▶ [Exercise goal]: Your copy should hold exactly the lines from the one containing "left wrist: (265, 380)" through the last line of the entries, and no pictures.

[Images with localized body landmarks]
= Beginning of Section =

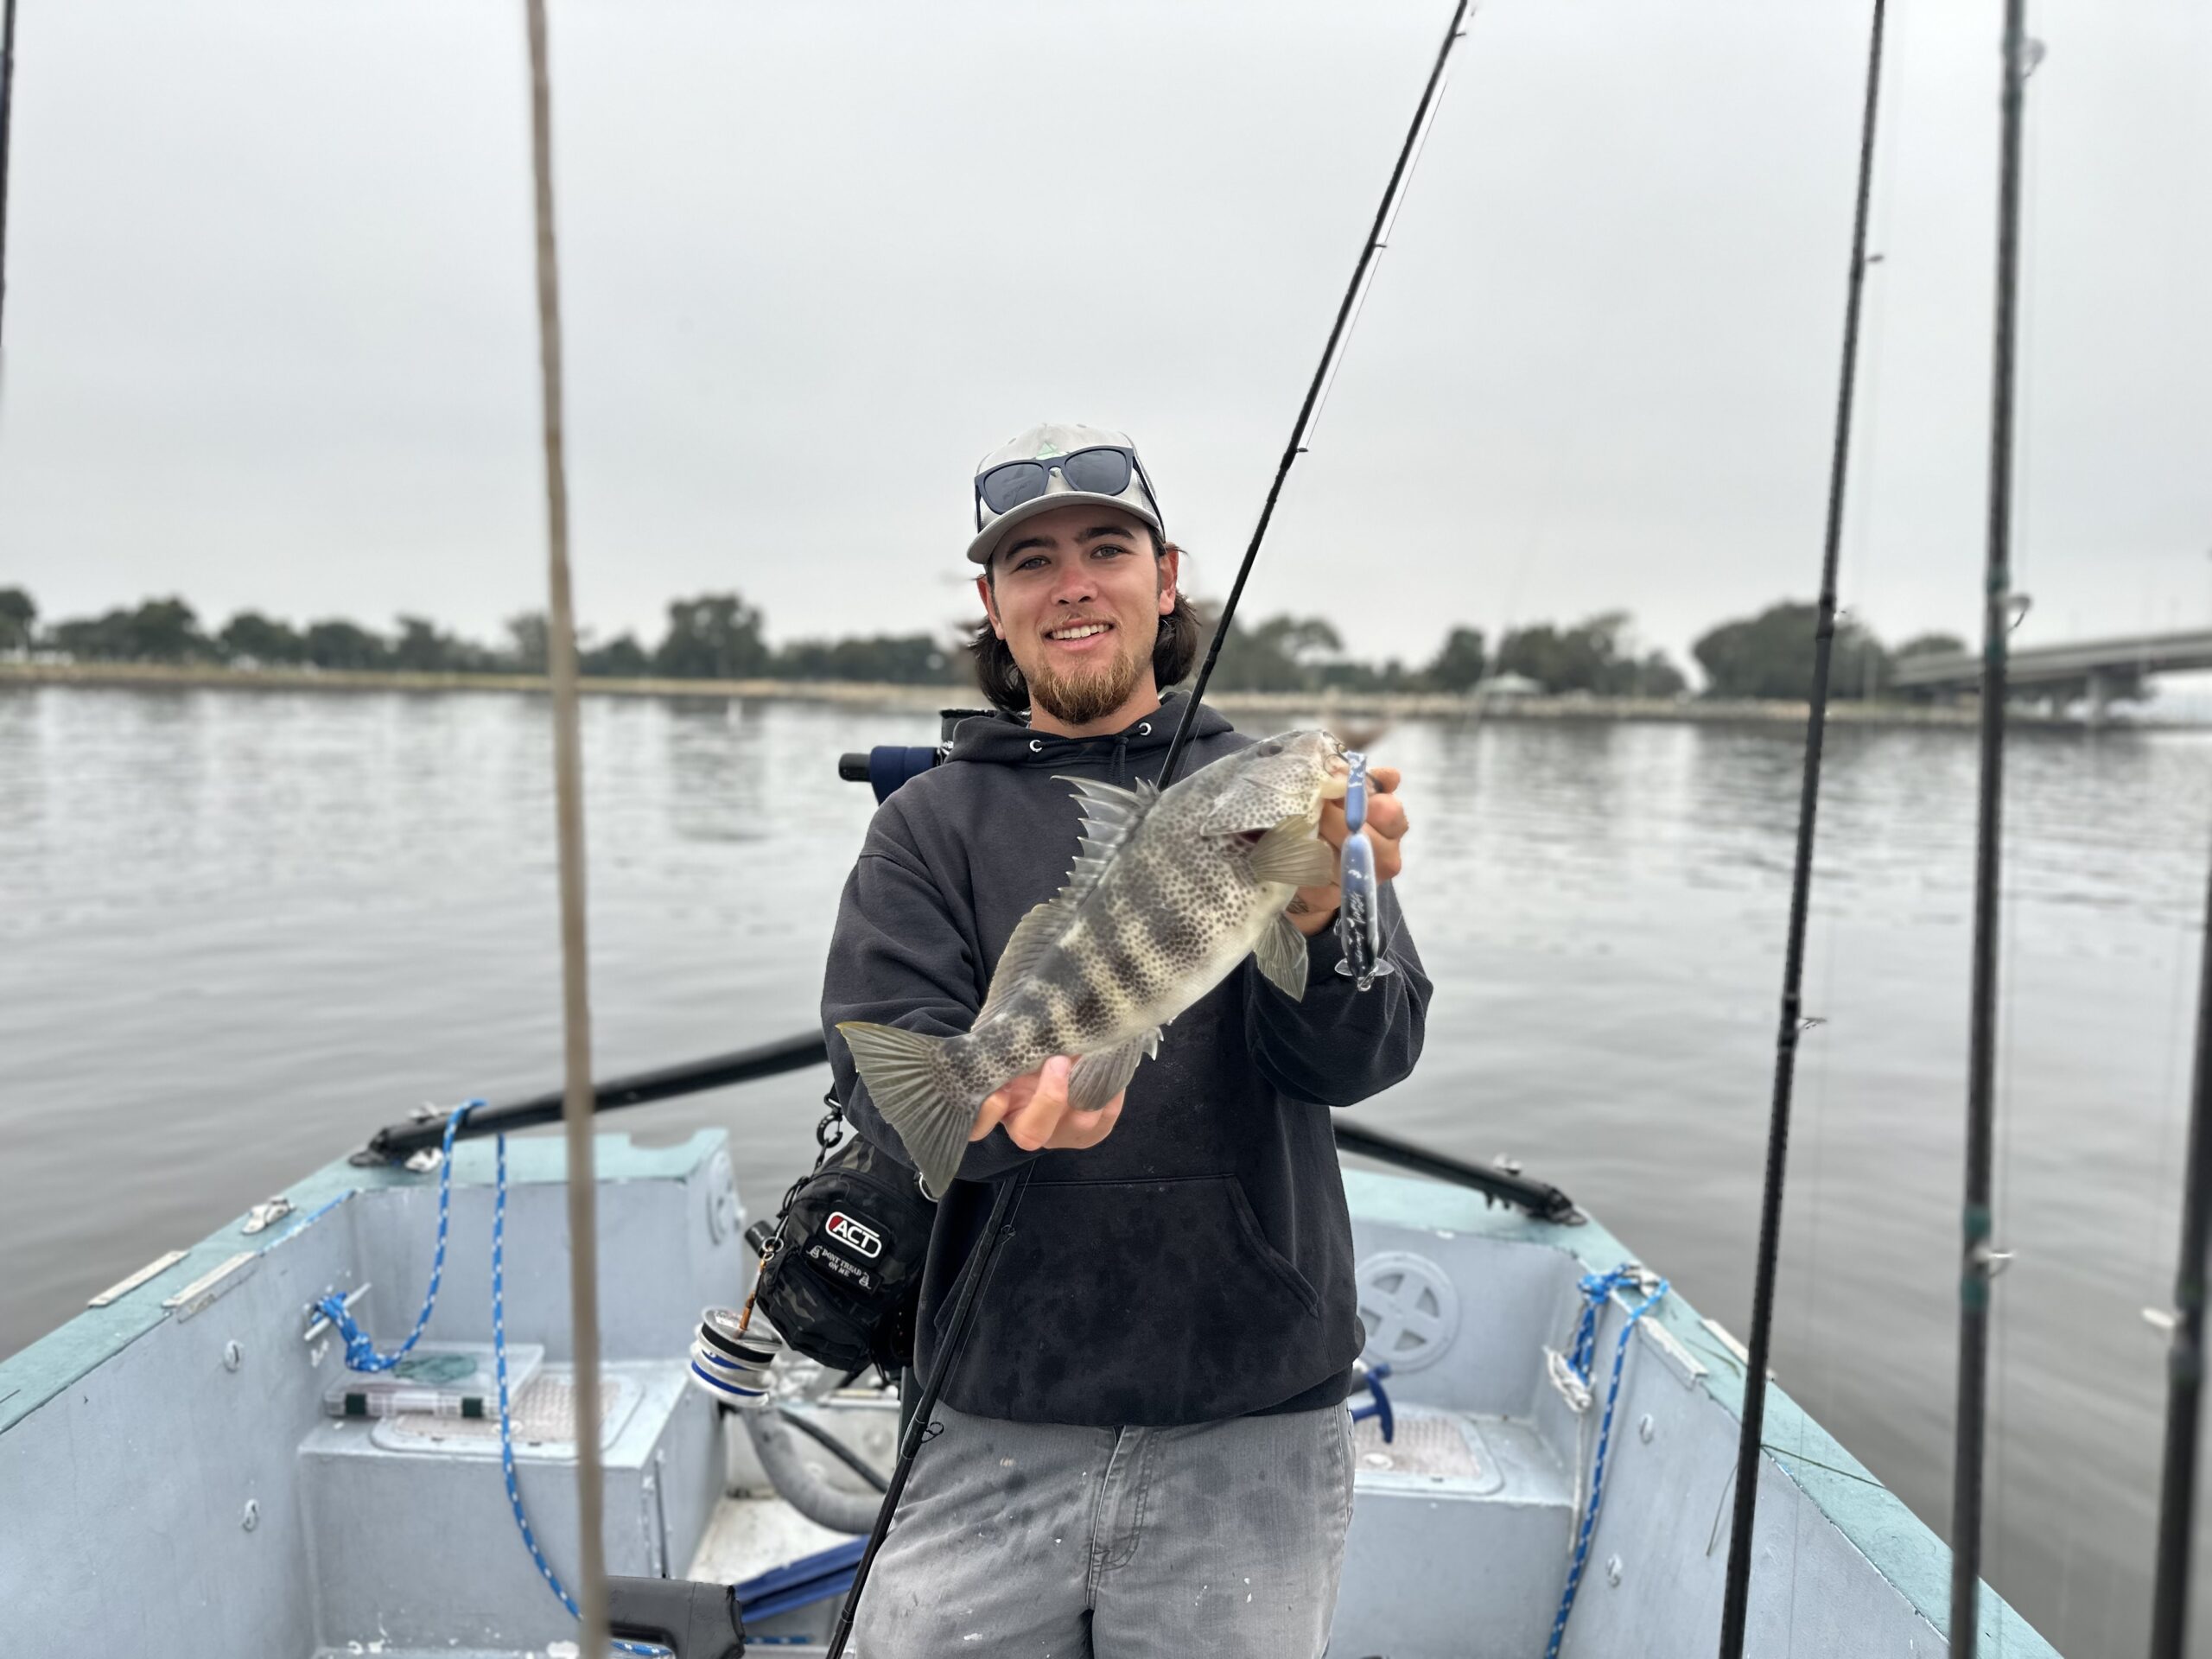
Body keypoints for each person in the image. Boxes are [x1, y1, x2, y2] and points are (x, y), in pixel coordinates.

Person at [821, 422, 1428, 1657]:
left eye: (1107, 548)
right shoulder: (924, 827)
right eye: (1032, 562)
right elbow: (893, 1083)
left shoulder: (1273, 798)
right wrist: (992, 1127)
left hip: (1255, 1407)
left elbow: (1363, 1056)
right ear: (993, 607)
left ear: (1166, 580)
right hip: (992, 1405)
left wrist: (1326, 913)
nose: (1075, 584)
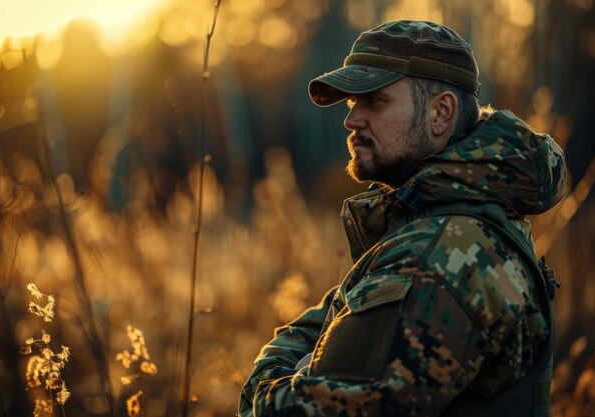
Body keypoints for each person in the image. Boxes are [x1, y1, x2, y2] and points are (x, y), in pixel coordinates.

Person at [238, 20, 566, 417]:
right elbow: (330, 319)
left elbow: (291, 410)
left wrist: (265, 380)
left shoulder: (437, 257)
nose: (352, 120)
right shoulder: (453, 220)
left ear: (440, 113)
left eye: (374, 101)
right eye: (350, 103)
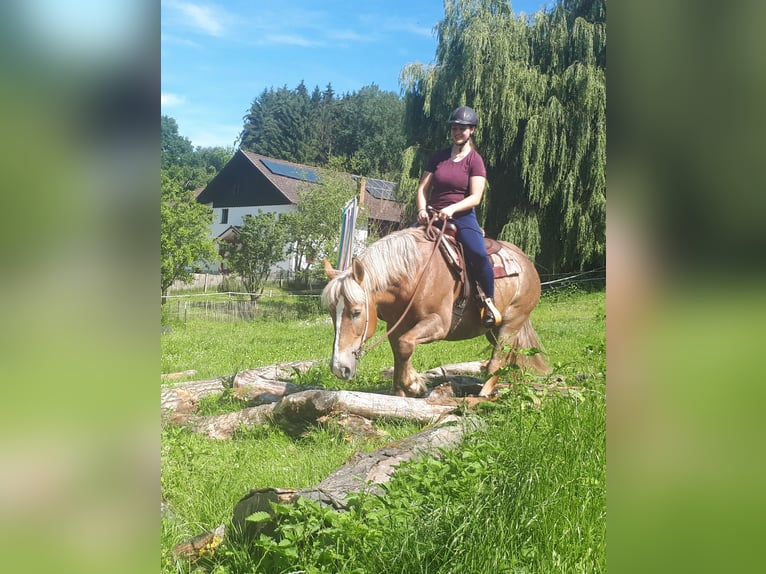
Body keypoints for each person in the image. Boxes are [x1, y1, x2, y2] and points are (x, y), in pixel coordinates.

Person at [415, 105, 501, 327]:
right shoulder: (439, 157)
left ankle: (488, 302)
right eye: (454, 128)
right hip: (432, 214)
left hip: (461, 216)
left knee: (478, 253)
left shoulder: (475, 160)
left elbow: (476, 197)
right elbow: (423, 188)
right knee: (403, 246)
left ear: (472, 130)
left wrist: (452, 210)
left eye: (462, 128)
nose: (457, 132)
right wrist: (422, 209)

= End of Section =

▶ [Answer to this exercise]:
left wrist: (265, 380)
left shoulder: (437, 257)
nose: (352, 120)
right shoulder: (453, 220)
left ear: (440, 113)
left eye: (374, 101)
right eye: (350, 103)
Body keypoints for each person in the image. Boxes are [x1, y1, x2, y2] and points are (x, y), in pixel coordinates.

Person at [415, 105, 501, 327]:
right shoulder: (439, 157)
left ankle: (488, 302)
right eye: (454, 128)
right hip: (432, 214)
left hip: (461, 216)
left knee: (478, 253)
left shoulder: (475, 160)
left elbow: (476, 197)
right elbow: (423, 188)
right knee: (403, 246)
left ear: (472, 130)
left wrist: (452, 210)
left eye: (462, 128)
nose: (457, 132)
right wrist: (422, 209)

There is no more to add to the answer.